Collected data
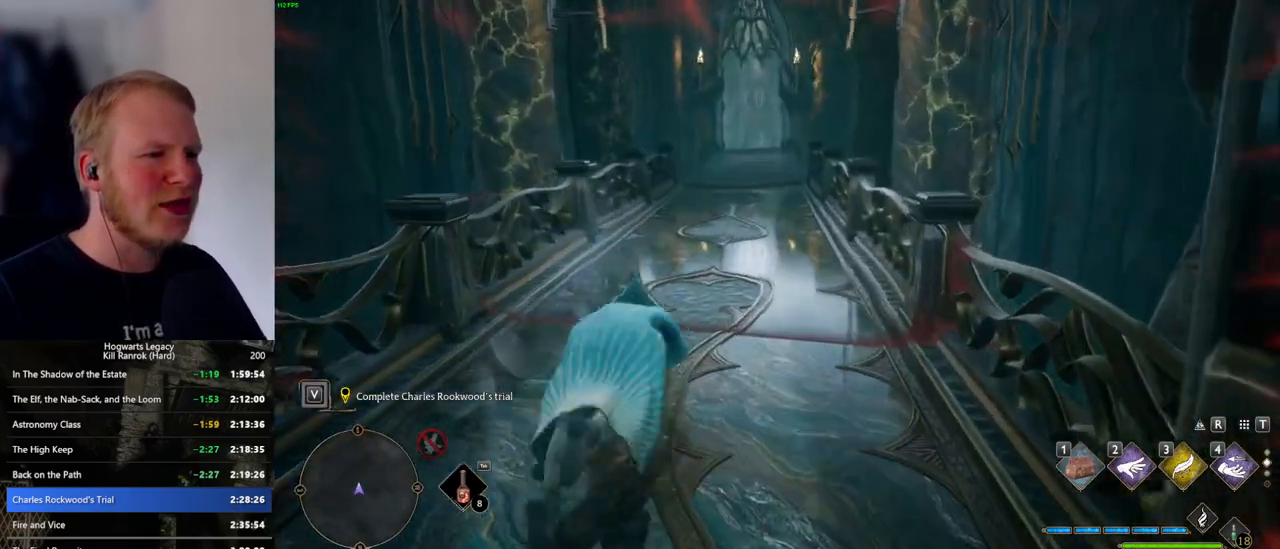
{"keys": ["w"], "mouse": [], "events": [[317, "space", "up"]]}
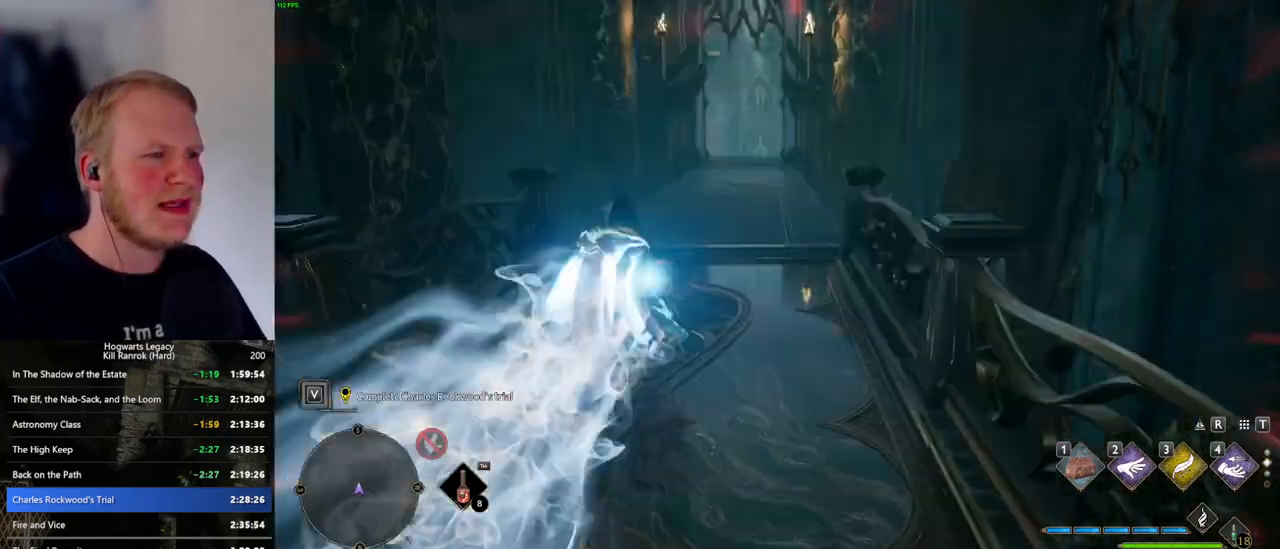
{"keys": ["space", "w"], "mouse": [], "events": [[183, "space", "down"]]}
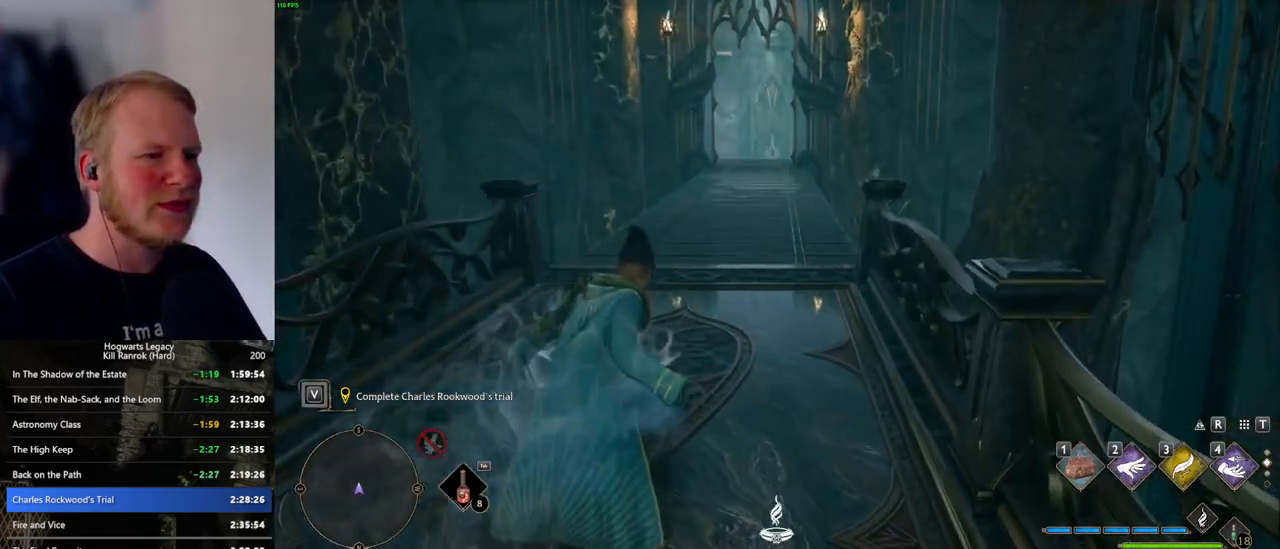
{"keys": ["w"], "mouse": [], "events": [[450, "space", "up"]]}
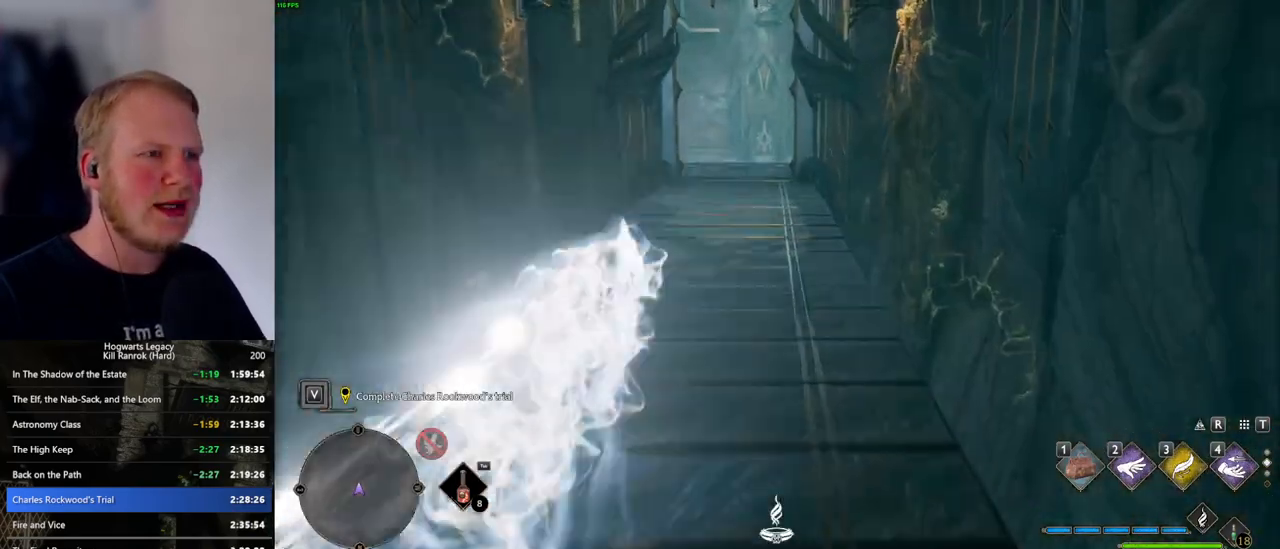
{"keys": ["space", "w"], "mouse": [], "events": [[317, "space", "down"]]}
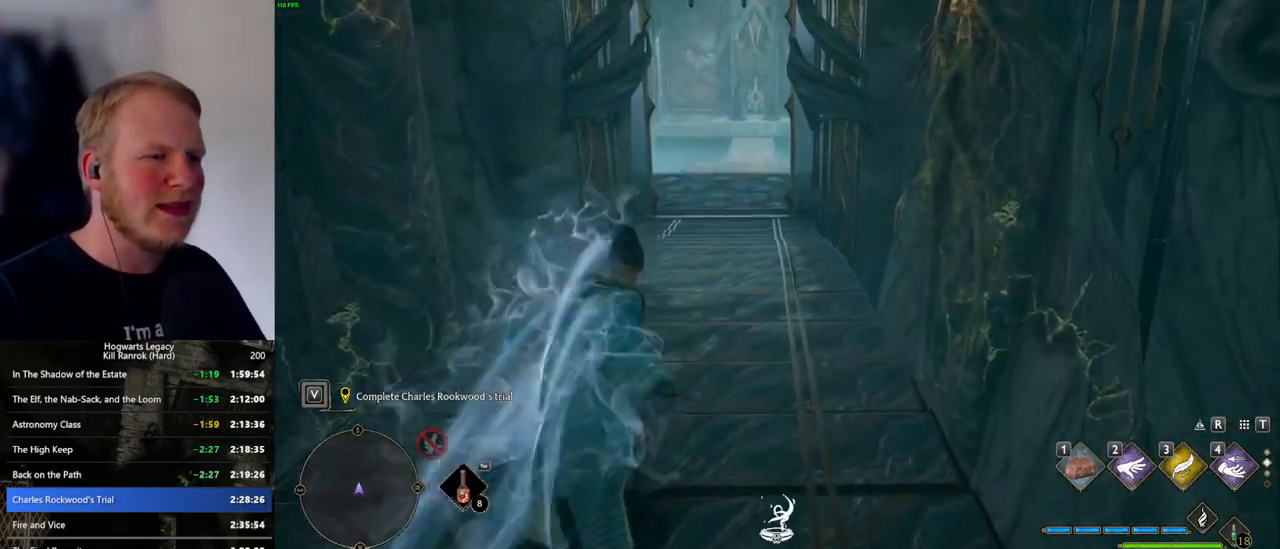
{"keys": ["space", "w"], "mouse": [], "events": []}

DIRECTIONS FOR THIS TASK — Note each line above that contains "down" and copy it out.

ANSWER AREA —
{"keys": ["space", "w"], "mouse": [], "events": [[183, "space", "down"]]}
{"keys": ["space", "w"], "mouse": [], "events": [[317, "space", "down"]]}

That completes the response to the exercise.